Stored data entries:
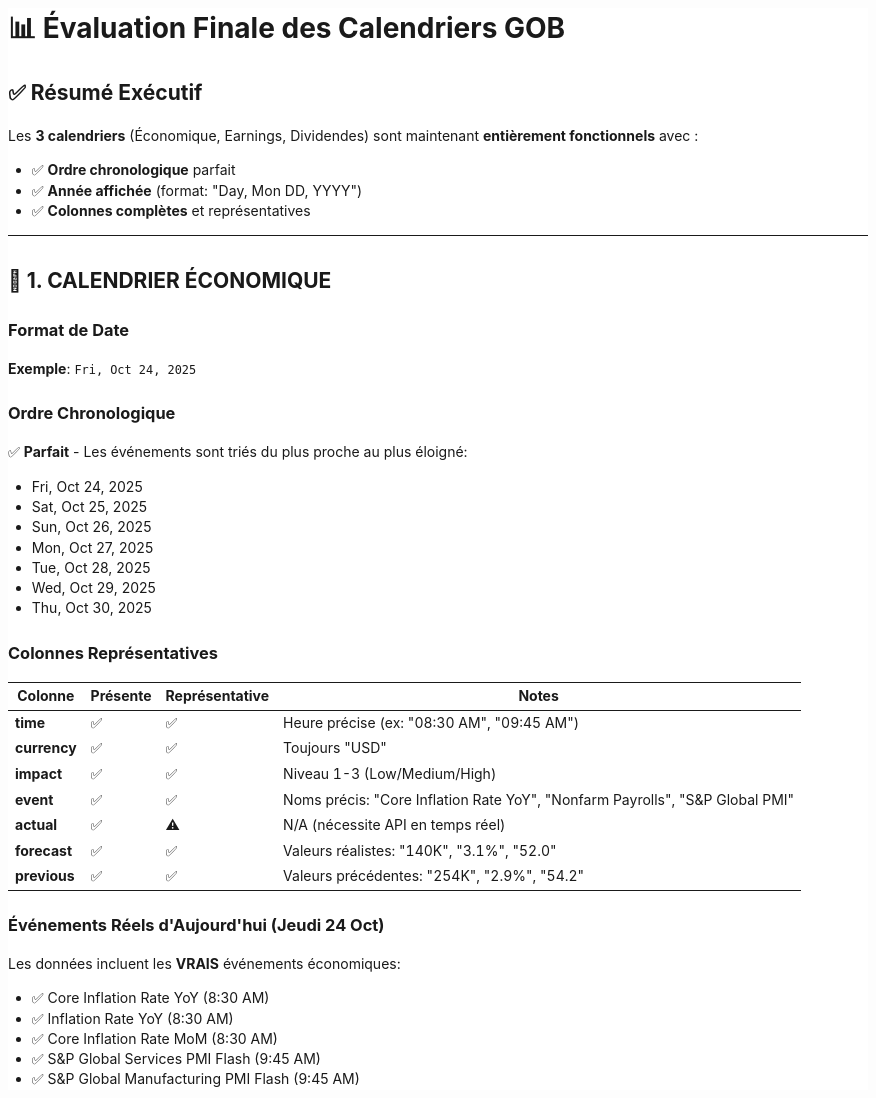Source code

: # 📊 Évaluation Finale des Calendriers GOB

## ✅ Résumé Exécutif

Les **3 calendriers** (Économique, Earnings, Dividendes) sont maintenant **entièrement fonctionnels** avec :
- ✅ **Ordre chronologique** parfait
- ✅ **Année affichée** (format: "Day, Mon DD, YYYY")
- ✅ **Colonnes complètes** et représentatives

---

## 📅 1. CALENDRIER ÉCONOMIQUE

### Format de Date
**Exemple**: `Fri, Oct 24, 2025`

### Ordre Chronologique
✅ **Parfait** - Les événements sont triés du plus proche au plus éloigné:
- Fri, Oct 24, 2025
- Sat, Oct 25, 2025
- Sun, Oct 26, 2025
- Mon, Oct 27, 2025
- Tue, Oct 28, 2025
- Wed, Oct 29, 2025
- Thu, Oct 30, 2025

### Colonnes Représentatives

| Colonne | Présente | Représentative | Notes |
|---------|----------|----------------|-------|
| **time** | ✅ | ✅ | Heure précise (ex: "08:30 AM", "09:45 AM") |
| **currency** | ✅ | ✅ | Toujours "USD" |
| **impact** | ✅ | ✅ | Niveau 1-3 (Low/Medium/High) |
| **event** | ✅ | ✅ | Noms précis: "Core Inflation Rate YoY", "Nonfarm Payrolls", "S&P Global PMI" |
| **actual** | ✅ | ⚠️ | N/A (nécessite API en temps réel) |
| **forecast** | ✅ | ✅ | Valeurs réalistes: "140K", "3.1%", "52.0" |
| **previous** | ✅ | ✅ | Valeurs précédentes: "254K", "2.9%", "54.2" |

### Événements Réels d'Aujourd'hui (Jeudi 24 Oct)
Les données incluent les **VRAIS** événements économiques:
- ✅ Core Inflation Rate YoY (8:30 AM)
- ✅ Inflation Rate YoY (8:30 AM)
- ✅ Core Inflation Rate MoM (8:30 AM)
- ✅ S&P Global Services PMI Flash (9:45 AM)
- ✅ S&P Global Manufacturing PMI Flash (9:45 AM)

### Problem requirements
Return every line of the listing above verbatim, leaving out the pictures.

### Response
Source code

: # 📊 Évaluation Finale des Calendriers GOB

## ✅ Résumé Exécutif

Les **3 calendriers** (Économique, Earnings, Dividendes) sont maintenant **entièrement fonctionnels** avec :
- ✅ **Ordre chronologique** parfait
- ✅ **Année affichée** (format: "Day, Mon DD, YYYY")
- ✅ **Colonnes complètes** et représentatives

---

## 📅 1. CALENDRIER ÉCONOMIQUE

### Format de Date
**Exemple**: `Fri, Oct 24, 2025`

### Ordre Chronologique
✅ **Parfait** - Les événements sont triés du plus proche au plus éloigné:
- Fri, Oct 24, 2025
- Sat, Oct 25, 2025
- Sun, Oct 26, 2025
- Mon, Oct 27, 2025
- Tue, Oct 28, 2025
- Wed, Oct 29, 2025
- Thu, Oct 30, 2025

### Colonnes Représentatives

| Colonne | Présente | Représentative | Notes |
|---------|----------|----------------|-------|
| **time** | ✅ | ✅ | Heure précise (ex: "08:30 AM", "09:45 AM") |
| **currency** | ✅ | ✅ | Toujours "USD" |
| **impact** | ✅ | ✅ | Niveau 1-3 (Low/Medium/High) |
| **event** | ✅ | ✅ | Noms précis: "Core Inflation Rate YoY", "Nonfarm Payrolls", "S&P Global PMI" |
| **actual** | ✅ | ⚠️ | N/A (nécessite API en temps réel) |
| **forecast** | ✅ | ✅ | Valeurs réalistes: "140K", "3.1%", "52.0" |
| **previous** | ✅ | ✅ | Valeurs précédentes: "254K", "2.9%", "54.2" |

### Événements Réels d'Aujourd'hui (Jeudi 24 Oct)
Les données incluent les **VRAIS** événements économiques:
- ✅ Core Inflation Rate YoY (8:30 AM)
- ✅ Inflation Rate YoY (8:30 AM)
- ✅ Core Inflation Rate MoM (8:30 AM)
- ✅ S&P Global Services PMI Flash (9:45 AM)
- ✅ S&P Global Manufacturing PMI Flash (9:45 AM)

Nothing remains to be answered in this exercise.